Monday, September 1, 2014

Bench Slap Needed


The Texas abortion law HB2 is in the news again, and again the Houston Chronicle has a difficult time not coloring the story with their pro-abortion position. Here’s how the Saturday, August 29, front page story begins:
For the second time in 10 months, a federal judge has struck down a key piece of Texas’ tough new abortion law just before its implementation was expected to force clinics across the state to close.
The facts are basically there, sort of. But, if you’re not up on this story, you might think that various judges are consistently finding this “tough new abortion law” too onerous to be legal.  What’s really happening is that one judge, Federal District Judge Lee Yeakel, keeps ignoring the criteria for judging and keeps ruling according to an outcome he wants. He stayed the law’s implementation last fall, and the stay was lifted in three days; then his ruling was reversed entirely in April.
Earlier in August opponents went before the same judge again, saying they shouldn’t have to comply.  I wrote about the admitting privileges part of the law August 7, and son Political Sphere followed up about what’s going on in Mississippi and Alabama with similar laws. [“Admitting Bias, part I, part II”]
Judge Yeakel’s first  ruling claimed the law didn’t pass the “undue burden” requirement, based on the number of clinics that did not have doctors with admitting privileges. At issue before the hearing this past month were again the admitting privileges and also the required upgrades to be as other surgical centers—which were set to take effect September 1st. He used the upgrade argument to claim undue burden this time.
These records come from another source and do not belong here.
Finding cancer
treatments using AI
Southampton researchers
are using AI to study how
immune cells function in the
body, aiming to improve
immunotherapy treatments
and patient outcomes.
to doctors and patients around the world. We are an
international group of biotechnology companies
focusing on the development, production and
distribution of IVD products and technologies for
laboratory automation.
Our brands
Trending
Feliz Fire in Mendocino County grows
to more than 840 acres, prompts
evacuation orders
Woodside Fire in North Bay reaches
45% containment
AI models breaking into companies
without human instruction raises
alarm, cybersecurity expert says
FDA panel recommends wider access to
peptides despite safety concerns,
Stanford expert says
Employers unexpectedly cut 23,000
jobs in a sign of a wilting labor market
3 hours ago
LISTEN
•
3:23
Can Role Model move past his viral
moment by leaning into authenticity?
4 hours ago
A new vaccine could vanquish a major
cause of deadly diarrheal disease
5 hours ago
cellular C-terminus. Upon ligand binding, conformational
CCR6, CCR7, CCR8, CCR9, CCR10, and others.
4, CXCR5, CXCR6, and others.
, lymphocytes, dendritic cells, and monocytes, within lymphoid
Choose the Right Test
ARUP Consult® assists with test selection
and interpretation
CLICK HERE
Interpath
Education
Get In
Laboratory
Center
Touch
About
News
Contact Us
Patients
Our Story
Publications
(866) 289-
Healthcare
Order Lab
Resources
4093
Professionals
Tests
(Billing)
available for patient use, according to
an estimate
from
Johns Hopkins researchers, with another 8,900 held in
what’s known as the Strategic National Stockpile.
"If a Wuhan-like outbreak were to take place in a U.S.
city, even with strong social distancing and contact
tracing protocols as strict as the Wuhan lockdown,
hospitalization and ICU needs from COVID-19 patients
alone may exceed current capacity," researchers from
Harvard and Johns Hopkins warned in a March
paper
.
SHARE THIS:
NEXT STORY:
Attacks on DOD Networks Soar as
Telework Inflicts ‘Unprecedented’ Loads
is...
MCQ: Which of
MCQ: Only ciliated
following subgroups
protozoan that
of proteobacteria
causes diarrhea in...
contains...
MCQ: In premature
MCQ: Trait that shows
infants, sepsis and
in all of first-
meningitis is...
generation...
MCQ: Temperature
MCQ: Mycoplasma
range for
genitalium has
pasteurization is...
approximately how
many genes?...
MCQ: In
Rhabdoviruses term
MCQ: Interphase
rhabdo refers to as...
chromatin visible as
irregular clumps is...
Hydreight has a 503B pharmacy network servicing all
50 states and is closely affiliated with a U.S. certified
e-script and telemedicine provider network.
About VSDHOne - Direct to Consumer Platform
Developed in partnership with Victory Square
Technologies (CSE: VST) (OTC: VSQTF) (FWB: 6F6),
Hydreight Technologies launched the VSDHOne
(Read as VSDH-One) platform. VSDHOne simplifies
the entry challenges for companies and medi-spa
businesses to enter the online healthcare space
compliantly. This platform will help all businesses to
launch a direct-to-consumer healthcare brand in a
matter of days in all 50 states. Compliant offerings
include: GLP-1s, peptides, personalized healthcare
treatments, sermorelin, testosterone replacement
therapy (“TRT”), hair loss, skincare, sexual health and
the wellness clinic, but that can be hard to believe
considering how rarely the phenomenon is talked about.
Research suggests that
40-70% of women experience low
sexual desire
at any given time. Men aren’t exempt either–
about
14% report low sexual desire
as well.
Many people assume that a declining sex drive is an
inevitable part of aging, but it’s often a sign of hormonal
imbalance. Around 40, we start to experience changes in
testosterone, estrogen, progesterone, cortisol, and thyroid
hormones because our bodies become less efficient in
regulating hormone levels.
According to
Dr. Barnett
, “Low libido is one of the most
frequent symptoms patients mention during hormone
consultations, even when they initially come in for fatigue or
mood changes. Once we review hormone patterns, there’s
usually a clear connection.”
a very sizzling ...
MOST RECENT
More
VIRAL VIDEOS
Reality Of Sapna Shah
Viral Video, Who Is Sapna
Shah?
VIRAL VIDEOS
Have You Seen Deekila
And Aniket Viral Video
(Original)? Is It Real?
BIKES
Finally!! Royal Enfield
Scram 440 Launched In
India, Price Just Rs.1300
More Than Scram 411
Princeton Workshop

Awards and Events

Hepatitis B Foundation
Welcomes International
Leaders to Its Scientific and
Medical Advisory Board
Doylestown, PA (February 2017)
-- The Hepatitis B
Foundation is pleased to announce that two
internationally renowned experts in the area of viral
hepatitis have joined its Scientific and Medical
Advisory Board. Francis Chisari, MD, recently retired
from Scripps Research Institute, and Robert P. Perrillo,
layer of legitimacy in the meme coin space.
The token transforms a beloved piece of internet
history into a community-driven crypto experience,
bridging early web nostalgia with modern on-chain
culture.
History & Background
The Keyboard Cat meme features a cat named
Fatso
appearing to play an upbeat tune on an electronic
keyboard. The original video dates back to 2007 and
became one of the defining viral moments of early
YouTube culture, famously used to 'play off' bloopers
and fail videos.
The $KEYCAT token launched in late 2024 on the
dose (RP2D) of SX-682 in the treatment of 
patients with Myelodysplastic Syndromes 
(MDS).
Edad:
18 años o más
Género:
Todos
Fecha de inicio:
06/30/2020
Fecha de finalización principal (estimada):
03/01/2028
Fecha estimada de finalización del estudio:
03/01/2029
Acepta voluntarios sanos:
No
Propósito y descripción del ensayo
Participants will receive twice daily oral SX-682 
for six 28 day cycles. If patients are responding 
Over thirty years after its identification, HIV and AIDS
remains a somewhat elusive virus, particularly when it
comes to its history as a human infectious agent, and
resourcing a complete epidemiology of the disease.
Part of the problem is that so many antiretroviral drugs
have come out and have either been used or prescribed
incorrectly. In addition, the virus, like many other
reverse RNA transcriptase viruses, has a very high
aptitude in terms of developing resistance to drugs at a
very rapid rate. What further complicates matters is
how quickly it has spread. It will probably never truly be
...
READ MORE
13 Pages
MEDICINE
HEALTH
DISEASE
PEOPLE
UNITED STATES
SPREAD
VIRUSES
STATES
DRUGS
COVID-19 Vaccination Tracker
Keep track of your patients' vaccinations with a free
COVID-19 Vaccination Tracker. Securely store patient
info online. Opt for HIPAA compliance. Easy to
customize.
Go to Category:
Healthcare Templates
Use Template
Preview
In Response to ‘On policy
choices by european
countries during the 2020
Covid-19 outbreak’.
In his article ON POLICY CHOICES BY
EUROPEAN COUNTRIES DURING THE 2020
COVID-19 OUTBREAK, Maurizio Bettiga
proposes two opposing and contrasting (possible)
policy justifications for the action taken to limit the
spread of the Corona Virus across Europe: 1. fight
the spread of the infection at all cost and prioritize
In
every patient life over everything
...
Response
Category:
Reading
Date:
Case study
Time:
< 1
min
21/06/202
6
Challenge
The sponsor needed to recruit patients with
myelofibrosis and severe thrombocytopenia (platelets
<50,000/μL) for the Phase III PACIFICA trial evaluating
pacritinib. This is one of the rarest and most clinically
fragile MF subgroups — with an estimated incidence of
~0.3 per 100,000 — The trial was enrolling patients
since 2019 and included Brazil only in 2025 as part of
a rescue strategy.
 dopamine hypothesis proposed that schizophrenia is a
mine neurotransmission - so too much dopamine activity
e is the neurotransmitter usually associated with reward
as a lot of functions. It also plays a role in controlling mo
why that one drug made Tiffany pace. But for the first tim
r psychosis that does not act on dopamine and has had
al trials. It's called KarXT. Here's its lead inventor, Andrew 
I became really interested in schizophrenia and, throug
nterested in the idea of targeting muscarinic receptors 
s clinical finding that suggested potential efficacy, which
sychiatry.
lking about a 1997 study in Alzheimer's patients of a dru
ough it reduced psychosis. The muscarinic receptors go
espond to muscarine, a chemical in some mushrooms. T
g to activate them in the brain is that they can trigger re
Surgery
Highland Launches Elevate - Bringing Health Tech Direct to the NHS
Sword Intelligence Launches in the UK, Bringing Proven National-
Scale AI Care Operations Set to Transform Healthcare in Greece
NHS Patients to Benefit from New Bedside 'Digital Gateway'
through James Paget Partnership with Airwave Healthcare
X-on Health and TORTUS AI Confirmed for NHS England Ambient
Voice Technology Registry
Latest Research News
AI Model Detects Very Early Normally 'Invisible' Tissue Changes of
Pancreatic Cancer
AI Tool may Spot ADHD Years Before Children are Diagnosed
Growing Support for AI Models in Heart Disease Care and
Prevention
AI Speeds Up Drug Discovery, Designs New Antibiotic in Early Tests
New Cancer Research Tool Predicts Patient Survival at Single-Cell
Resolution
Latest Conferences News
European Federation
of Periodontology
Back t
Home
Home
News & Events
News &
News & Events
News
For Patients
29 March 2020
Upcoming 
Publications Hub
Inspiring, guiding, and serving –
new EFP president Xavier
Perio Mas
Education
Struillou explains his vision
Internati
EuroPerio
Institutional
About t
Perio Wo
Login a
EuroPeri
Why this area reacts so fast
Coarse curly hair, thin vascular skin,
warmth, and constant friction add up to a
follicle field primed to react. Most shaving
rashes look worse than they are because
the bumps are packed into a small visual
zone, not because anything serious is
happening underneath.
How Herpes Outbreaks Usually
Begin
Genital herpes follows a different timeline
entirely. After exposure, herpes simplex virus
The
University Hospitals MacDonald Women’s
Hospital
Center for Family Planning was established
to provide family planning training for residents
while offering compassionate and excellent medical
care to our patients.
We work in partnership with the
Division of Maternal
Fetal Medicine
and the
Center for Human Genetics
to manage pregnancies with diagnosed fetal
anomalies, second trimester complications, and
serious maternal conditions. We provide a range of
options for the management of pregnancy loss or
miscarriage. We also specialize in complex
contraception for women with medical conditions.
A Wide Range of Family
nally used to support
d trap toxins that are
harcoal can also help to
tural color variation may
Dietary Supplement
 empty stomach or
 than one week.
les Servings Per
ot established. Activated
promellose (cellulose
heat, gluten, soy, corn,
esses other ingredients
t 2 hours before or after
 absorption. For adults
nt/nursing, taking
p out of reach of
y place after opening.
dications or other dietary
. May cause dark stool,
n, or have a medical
For both reasons, a number of clinics have chosen to close rather than meet the law. Judge Yeakel is equating the choice of the clinics not to meet the law with undue burden placed on women seeking abortions. But that is not the standard he should be using. The state is not required to adopt laws to make sure clinics choose to do business in the state; the state is merely required to make its regulations meet standards set by the Supreme Court (as if SCOTUS had authority to set such laws in the first place, but I digress).
As the judge was instructed last spring, the law only causes an undue burden if the requirements have no reasonable purpose (health and safety are a reasonable purpose here, particularly in the wake of the Gosnell case and cases similar that have shown up in Texas), and that the law prevents reasonably regulated clinics from operating. The state is not required to “sponsor” such businesses, nor adapt laws to ease the financial costs to entice such businesses.
Nothing has changed. Judge Yeakel is imposing his viewpoint again, rather than judging according to the law. The clinics involved may have shown that fewer clinics are operating, but they have not shown that the law prevented them.
Additionally in Friday’s ruling, Judge Yeakel exempted the El Paso and McAllen areas from the law’s requirements, because no doctors got admitting privileges, and no clinics would remain open. That would mean women seeking abortions in that part of the state would have a longer drive—if they chose to stay in Texas. But they were within 15 miles of a clinic in New Mexico. The out-of-state clinic would not necessarily conform to health and safety rules required in Texas, but the judge just said Texas clinics in those areas would fail compliance as well, and that’s OK—because it’s more important to have abortion clinics in Texas than to have safe and reliable medical facilities. Somehow that shows how caring he is about El Paso women.
The distance rule set by SCOTUS is 150 miles. If the law is fully implemented, with any existing clinics refusing to meet the new standards and therefore closing, it still so happens that 86% of Texas women live within 150 miles of such a clinic. And there is nothing the state is doing to prevent additional clinics from meeting the higher standards to locate near the other 14%. The clinics that are closing are refusing to put their financial resources into health and safety upgrades; they prefer to close rather than to raise the cost of doing their grisly business.
What I expect will happen (and what the state expects to happen) is that the 5th Circuit will rule quickly, reversing AGAIN Judge Yeakel’s imposition of his personal opinion, rather than following the law. If this happens, it is what in casual legal circles would be called a “bench slap.” The judge is being put in his place for failing to apply the law and instead imposing his opinion of what he wants to be the outcome.
Bench slapping happens to the 9th Circuit (particularly any three-judge panel operating in California) pretty regularly, when its decisions are vacated by the Supreme Court. And it is becoming something of a habit for the pro-abortion-under-any-circumstances Judge Yeakel. Let’s hope the 5th Circuit takes care of him again promptly.